Exercise :: Pick every line from the data below that contains the string "PROPERTYDEFINITIONS" and copy it.

Dataset records ::
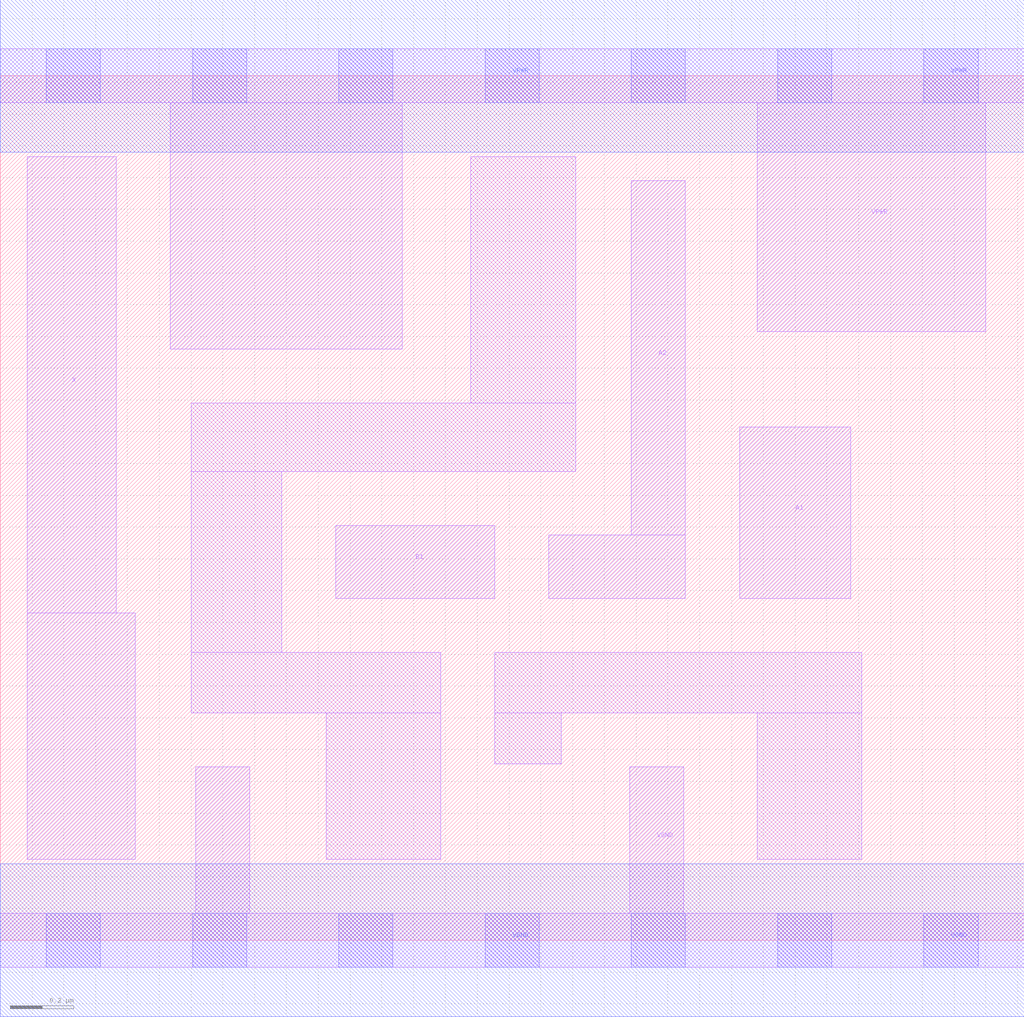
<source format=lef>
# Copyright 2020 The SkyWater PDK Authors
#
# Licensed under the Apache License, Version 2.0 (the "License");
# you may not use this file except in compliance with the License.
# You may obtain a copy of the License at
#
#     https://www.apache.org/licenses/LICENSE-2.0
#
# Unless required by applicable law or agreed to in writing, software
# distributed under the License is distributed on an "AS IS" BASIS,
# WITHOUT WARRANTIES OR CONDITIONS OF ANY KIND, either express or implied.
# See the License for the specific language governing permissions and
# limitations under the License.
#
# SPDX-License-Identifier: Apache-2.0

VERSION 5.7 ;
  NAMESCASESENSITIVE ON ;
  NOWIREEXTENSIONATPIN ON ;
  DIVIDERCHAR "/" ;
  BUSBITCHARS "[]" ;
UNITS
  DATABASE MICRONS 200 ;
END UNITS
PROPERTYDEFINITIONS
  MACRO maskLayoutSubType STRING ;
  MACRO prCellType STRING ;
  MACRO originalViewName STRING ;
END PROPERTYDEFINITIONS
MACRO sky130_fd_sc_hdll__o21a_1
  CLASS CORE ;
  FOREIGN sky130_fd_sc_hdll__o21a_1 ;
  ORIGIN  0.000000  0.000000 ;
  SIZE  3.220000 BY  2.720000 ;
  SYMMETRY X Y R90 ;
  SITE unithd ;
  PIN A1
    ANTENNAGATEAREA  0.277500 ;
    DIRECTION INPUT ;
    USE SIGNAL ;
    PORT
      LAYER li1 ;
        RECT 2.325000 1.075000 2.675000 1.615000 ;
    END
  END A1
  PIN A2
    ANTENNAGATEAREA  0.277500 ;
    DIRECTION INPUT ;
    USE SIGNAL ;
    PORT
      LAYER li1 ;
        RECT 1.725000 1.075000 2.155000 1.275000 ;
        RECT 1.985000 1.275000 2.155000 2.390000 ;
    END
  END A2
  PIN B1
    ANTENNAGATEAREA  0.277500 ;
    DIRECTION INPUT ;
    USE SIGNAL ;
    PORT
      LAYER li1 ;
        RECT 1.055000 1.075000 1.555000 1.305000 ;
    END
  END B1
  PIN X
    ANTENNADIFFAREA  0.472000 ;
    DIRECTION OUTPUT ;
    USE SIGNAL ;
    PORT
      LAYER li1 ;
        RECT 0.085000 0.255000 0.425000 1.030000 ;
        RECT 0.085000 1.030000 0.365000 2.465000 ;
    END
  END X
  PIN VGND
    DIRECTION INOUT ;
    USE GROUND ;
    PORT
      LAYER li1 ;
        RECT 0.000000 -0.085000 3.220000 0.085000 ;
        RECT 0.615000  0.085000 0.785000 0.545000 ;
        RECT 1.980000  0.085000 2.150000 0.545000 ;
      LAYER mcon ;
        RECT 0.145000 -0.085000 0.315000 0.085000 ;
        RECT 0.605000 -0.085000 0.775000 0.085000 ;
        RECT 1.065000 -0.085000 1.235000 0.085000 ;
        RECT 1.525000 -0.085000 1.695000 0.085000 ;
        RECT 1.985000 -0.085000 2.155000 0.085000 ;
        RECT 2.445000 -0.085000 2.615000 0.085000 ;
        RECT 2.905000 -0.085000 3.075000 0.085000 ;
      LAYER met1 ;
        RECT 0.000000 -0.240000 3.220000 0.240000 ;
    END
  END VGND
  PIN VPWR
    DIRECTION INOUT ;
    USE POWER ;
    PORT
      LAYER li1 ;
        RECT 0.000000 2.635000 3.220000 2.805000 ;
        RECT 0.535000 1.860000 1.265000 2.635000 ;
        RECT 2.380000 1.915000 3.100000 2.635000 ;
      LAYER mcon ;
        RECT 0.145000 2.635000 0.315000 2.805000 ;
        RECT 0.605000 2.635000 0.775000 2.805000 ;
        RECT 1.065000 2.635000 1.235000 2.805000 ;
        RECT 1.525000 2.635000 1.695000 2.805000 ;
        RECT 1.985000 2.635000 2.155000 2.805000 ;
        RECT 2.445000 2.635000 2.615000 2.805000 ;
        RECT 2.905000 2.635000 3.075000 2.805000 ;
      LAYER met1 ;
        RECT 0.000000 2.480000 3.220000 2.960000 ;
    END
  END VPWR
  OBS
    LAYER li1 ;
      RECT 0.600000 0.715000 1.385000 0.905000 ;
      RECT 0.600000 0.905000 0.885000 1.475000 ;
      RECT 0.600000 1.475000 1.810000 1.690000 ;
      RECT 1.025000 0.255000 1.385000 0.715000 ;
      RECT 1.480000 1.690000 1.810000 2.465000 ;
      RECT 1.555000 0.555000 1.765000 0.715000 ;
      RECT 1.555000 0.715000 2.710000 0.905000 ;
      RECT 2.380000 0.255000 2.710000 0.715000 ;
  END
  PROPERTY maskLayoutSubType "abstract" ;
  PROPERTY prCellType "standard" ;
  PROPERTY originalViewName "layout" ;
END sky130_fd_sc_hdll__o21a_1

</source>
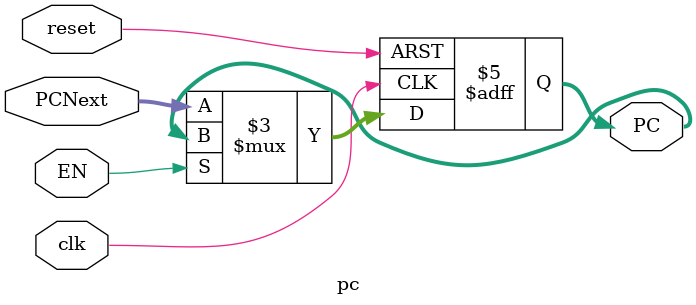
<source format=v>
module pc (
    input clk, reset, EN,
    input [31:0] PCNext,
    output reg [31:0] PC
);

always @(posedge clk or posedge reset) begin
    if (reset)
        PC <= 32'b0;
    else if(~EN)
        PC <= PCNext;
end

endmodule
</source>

Task response ::
PROPERTYDEFINITIONS
END PROPERTYDEFINITIONS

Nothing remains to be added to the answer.